The book was Atlas of the Invisible: Maps and Graphics That Will Change How You See the World by cartographer James Cheshire and graphic designer Oliver Uberti. A rich treasure of colorful maps and graphics that captured big data, and interpreted the significance of that data, in easily comprehensible, easily delightful maps and graphics.

Examples:

*  Smartwatches that track heart rate and speed of walkers inadvertently revealed the perimeter of a US Air Force base in Afghanistan.

*  Puerto Ricans fleeing the ravages of Hurricane Maria in 2017 inadvertently left traces of their paths to safety in the U.S, and eventual return to Puerto Rico, through the shifts in use of cell phone towers along the way.

*  The authors used data from the 2020 United Nations World Happiness Report portrayed through playful emojis to document “states of mind” in 150 countries: life satisfaction overall, positive emotions over three days, negative emotions over three days. And could correlate the data with income levels, political freedom, trustworthiness in societies, and safety net of friends and relatives.

*  Their maps easily portray which countries are the easiest to travel to and are the most welcoming vis-à-vis passport requirements, and which are harder/less welcoming.

The authors have a high degree of progressive, political correctness and illustrate how big data can be used for humanitarian and social service causes.

*  Researchers from M.I.T used data about high levels of commerce and human flow in Africa’s network of roads in 2014 to predict the spread of Ebola as people re-connected with families.

*  When Flint, Michigan began using untreated water from the Flint River for the city’s water supply in 2014, and acidified water from decades of industrial use began corroding the city’s aging lead pipes, computer scientists from the University of Michigan used data from city housing records to predict which of hundreds of homes were most likely to have lead pipes that needed immediate replacement. 

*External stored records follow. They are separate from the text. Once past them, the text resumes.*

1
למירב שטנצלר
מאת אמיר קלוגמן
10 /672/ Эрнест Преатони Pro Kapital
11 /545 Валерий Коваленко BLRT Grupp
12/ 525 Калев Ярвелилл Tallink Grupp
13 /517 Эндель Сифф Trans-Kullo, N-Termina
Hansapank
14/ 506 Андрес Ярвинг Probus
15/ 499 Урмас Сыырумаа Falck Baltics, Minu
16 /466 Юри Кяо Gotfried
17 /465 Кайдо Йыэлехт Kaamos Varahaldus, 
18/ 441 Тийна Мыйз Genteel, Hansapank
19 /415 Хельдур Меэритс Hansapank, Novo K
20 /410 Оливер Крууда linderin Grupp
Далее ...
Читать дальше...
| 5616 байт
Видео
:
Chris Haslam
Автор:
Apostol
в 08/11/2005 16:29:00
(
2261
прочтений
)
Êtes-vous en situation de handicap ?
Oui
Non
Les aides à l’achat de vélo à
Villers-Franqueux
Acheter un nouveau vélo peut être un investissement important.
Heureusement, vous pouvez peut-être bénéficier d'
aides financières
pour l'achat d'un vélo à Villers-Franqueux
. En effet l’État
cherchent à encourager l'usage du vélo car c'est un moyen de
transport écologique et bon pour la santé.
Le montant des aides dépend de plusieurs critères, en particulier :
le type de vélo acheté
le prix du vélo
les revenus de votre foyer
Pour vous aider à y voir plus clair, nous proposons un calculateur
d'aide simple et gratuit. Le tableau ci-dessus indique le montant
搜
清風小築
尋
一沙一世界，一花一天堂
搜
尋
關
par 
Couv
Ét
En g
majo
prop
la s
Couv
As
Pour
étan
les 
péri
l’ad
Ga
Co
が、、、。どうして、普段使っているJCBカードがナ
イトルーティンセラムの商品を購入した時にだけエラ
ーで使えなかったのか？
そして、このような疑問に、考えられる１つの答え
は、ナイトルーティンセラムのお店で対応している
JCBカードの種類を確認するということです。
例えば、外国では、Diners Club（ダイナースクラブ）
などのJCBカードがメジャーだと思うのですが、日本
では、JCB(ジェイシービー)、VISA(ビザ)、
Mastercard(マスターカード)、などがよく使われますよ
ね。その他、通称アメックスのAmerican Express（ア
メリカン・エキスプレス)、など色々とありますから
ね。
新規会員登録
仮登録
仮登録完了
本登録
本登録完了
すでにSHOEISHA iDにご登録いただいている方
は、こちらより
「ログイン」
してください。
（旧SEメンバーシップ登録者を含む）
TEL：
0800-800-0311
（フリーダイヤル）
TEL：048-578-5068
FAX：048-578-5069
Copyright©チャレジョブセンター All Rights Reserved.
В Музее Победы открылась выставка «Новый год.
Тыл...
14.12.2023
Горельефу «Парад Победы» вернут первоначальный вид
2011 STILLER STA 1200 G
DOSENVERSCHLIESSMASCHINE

*  The authors used data from the Organisation for Economic Co-operation and Development, about daily paid and unpaid labor for men and women in 30 countries, to show graphically which countries had the most equitable, balanced workloads (Sweden ranking the highest) and which had the most imbalanced, inequitable workloads. (India ranked the lowest, with women performing 6 times more unpaid labor than men.)

*  The authors used data from The Armed Conflict Location and Event Data project to make visible the world’s areas of the most gender-based violence, from sexual violence and shootings to mob violence and the “disappearance” of human rights petitioners.

*  Many maps illustrated the growing impacts of climate change:

The areas of the world with the most polluted air

The changes in sea surface temperatures and increased cyclone activity

The retreating ice flows of glaciers and rising sea levels along all of the world’s shorelines

A map of daily contrails (carbon overhead); one of the worst – the daily traffic between London and Amsterdam 

The authors trace the history of cartography and the evolution of computerized use of big data. One of the most poignant examples for me was the integration of places on a map with interviews of Holocaust survivors about what their lives were like in those places on the map, in those concentration camps. The map, adapted from I Was There, Places of Experience in the Holocaust, illustrates movements on the map integrated with the testimony from interviews with those particular survivors. A focus on real people and their real experiences, day by day until liberation. 

I visited the US Holocaust Memorial Museum in Washington, D.C. the day after I finished reading Atlas of the Invisible. What a synchronicity, to listen to even more interviews of Holocaust survivors with a deeper sense of what their lived experiences were like.

Atlas of the Invisible changed my perspective on so many things. I encourage you to let it change yours as well.